# Tropheus Murago "Green"



## BobbyG (Jan 6, 2002)

Does anyone have any really good quaility photos they could post here.I'm buying 20 next week and would like to see better photos than im finding on google.all the green varient I see are more like a brownish color.anyone who keeps this species please post them here.thanks in advance.Happy Holidays 8)


----------



## jeffmo78 (Dec 5, 2006)

Check the profile that this site offers:

http://www.cichlid-forum.com/profiles/s ... hp?id=1917

jeff


----------



## ddaquaria (Jan 3, 2004)

Every time I see Klaus' pictures of this fish - I want them!
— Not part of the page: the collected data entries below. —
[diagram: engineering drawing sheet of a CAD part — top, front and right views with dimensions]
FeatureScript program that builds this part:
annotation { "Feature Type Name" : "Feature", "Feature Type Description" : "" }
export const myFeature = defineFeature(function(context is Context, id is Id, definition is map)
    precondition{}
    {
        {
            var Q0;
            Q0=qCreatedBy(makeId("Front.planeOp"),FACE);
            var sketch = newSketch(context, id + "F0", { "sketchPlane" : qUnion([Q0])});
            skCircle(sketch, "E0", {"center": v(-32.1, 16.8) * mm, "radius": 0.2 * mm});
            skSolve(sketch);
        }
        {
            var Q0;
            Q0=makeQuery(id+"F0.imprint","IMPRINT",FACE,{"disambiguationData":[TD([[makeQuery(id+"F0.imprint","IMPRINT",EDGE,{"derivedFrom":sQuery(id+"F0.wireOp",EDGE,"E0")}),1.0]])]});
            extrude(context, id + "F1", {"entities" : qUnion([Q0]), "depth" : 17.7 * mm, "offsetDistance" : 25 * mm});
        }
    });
http://www.trophs.com/index.php?showtopic=18

They are also referred to as Moba II.


----------



## fisker (Aug 15, 2005)

Those guys we call Murago yellow 8)


----------



## BobbyG (Jan 6, 2002)

Thanks Guys.those are better pictures than i found on the net.thanks again..........


----------



## shorinryu (Jan 31, 2005)

ddaquaria said:


> Every time I see Klaus' pictures of this fish - I want them!
> 
> http://www.trophs.com/index.php?showtopic=18
> 
> They are also referred to as Moba II.


They are great - maybe I should post some pictures of them :lol:


----------



## FeatherfinFan (Sep 1, 2002)

Consider yourself lucky Bobby, Muragos are spectacular and have been quite difficult to locate up until the last year or so (due to internal strife at the Tanganyika collecting point). Take pics when they settle in 

Nice way to start the new year!


----------



## BobbyG (Jan 6, 2002)

Thanks Brad I sure will.by the way I'm buying them from Tyrone from TNT (site sponcer).I've bought from Tyrone plenty of times so im sure they will be really nice...Happy New Year Every One...........


----------



## TNT Cichlids (Aug 26, 2002)

Hey Boobby

here is a old picture of my greenface at 4"

http://www.tntcichlids.com/New_Pics/200 ... Murago.jpg


----------



## lou99 (Jun 20, 2005)

Anyone have videos of Greens? 
more pics/info would be appreciated. thanks


----------